Le déficit de la Sécurite sociale, revenu l’an dernier à son plus bas niveau en deux décennies, « se creuserait » de nouveau en 2019, selon une synthèse de la Commission des comptes. / DENIS CHARLET / AFP

Revenu en 2018 à son plus bas niveau en deux décennies, le déficit de la Sécurité sociale « se creuserait » de nouveau en 2019, entre 1,7 et 4,4 milliards d’euros, selon une synthèse de la Commission des comptes dont l’Agence France Presse (AFP) a obtenu copie, lundi 10 juin.

En septembre 2018, Agnès Buzyn, ministre des solidarités et de la santé, et Gérald Darmanin, ministre de l’action et des comptes publics, annonçaient fièrement un déficit au plus bas depuis 2001 (-1,2 milliard d’euros) et prévoyaient, enfin, le retour à l’équilibre pour 2019. Mais le vent a tourné et la promesse s’est fracassée sur la réalité du ralentissement économique et des concessions aux « gilets jaunes ».

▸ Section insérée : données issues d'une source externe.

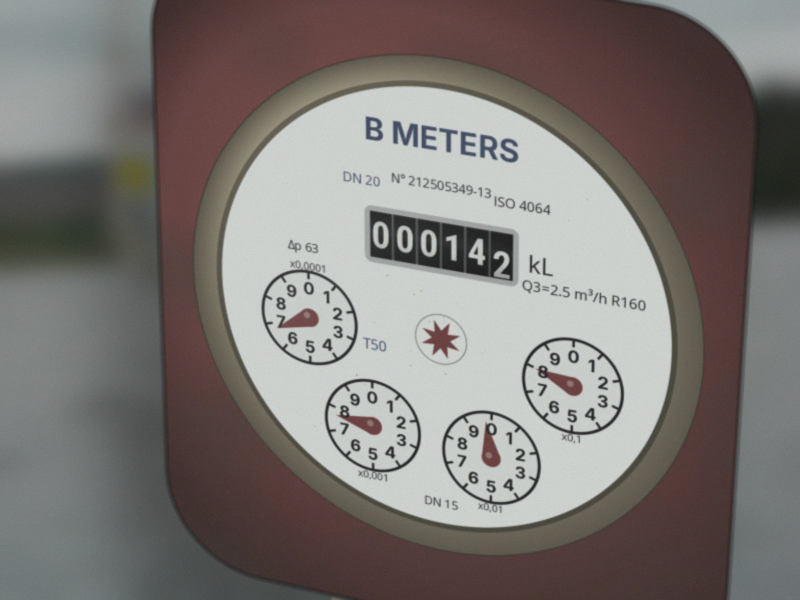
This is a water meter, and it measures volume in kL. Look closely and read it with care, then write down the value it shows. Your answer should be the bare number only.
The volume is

Selon la Commission des comptes, cette rechute « résulte pour l’essentiel d’une croissance de la masse salariale (…) nettement inférieure à la prévision initiale » du gouvernement. Au lieu des 3,5 % espérés à l’automne, Bercy ne table plus que sur une progression de 3,1 %, selon le programme de stabilité transmis à Bruxelles en avril. Mais à cause de la « prime Macron » votée en décembre (exonération totale de cotisations et d’impôts jusqu’à 1 000 euros), la Sécurité sociale devra se contenter de 2,9 %. Soit, au bout du compte, des « recettes plus faibles qu’attendu » de l’ordre de 1,7 milliard d’euros, l’équivalent du montant du déficit prévu, dans le meilleur des cas.

Car l’addition pourrait se corser si l’Etat ne compensait pas à la Sécu les autres « mesures d’urgence » adoptées en fin d’année, au plus fort de la crise sociale. L’exonération de cotisations sur les heures supplémentaires dès le 1er janvier, et la baisse du taux CSG pour une partie des retraités, coûteront « respectivement 1,2 et 1,5 milliard d’euros », estime la Commission des comptes. De quoi aggraver le « creusement » du déficit « qui atteindrait alors 4,4 milliards », poursuit-elle, ajoutant que « la trajectoire de retour à l’équilibre de la sécurité sociale pourrait être remise en cause ».

Une projection de départ chimérique

D’autant plus que l’avenir s’annonce moins rose qu’espéré : avec une croissance économique revue de 1,7 % à 1,4 % cette année, le scénario d’une sécurité sociale en excédent en 2020 « risquerait également d’être compromis ». Sans oublier qu’il faudra financer les nouveaux gestes en faveur des retraités, annoncés par Emmanuel Macron en avril : réindexation d’une majorité de pensions sur l’inflation et augmentation du « minimum contributif » à 1 000 euros pour une carrière complète. Deux mesures dont « le coût total est estimé à 1,5 milliard d’euros et détériorera d’autant le solde de la sécurité sociale », prévient la Commission des comptes.

Cette « détérioration » durable viendrait compromettre un autre engagement de l’exécutif : la reprise et le remboursement d’un reliquat de 15 milliards de dette sociale, impossible avec des comptes dans le rouge, ce qui exposerait la sécurité sociale au risque d’une remontée des taux d’intérêt. Une mise en garde identique à celle du Haut conseil du financement de la protection sociale, qui jugeait dès le mois de mars que la sortie des déficits était « remise en question » et évaluait alors les pertes pour 2019 à 3,6 milliards d’euros.

Le gouvernement sait en réalité depuis plusieurs mois que sa projection de départ est devenue chimérique. Mme Buzyn l’avait reconnu en janvier : « Le retour à l’équilibre en 2019 est compromis ». Mais les chiffres n’ont toujours pas été révisés, laissant planer le doute sur une volonté de laisser filer le déficit de la Sécurité sociale pour ne pas accroître celui de l’Etat.

« Nous allons travailler tous ensemble pour améliorer ce déficit de façon à reprendre la trajectoire initialement prévue », a seulement indiqué la ministre des solidarités et de la santé début mai devant le Sénat, en renvoyant le sujet au budget 2020, qui sera présenté fin septembre.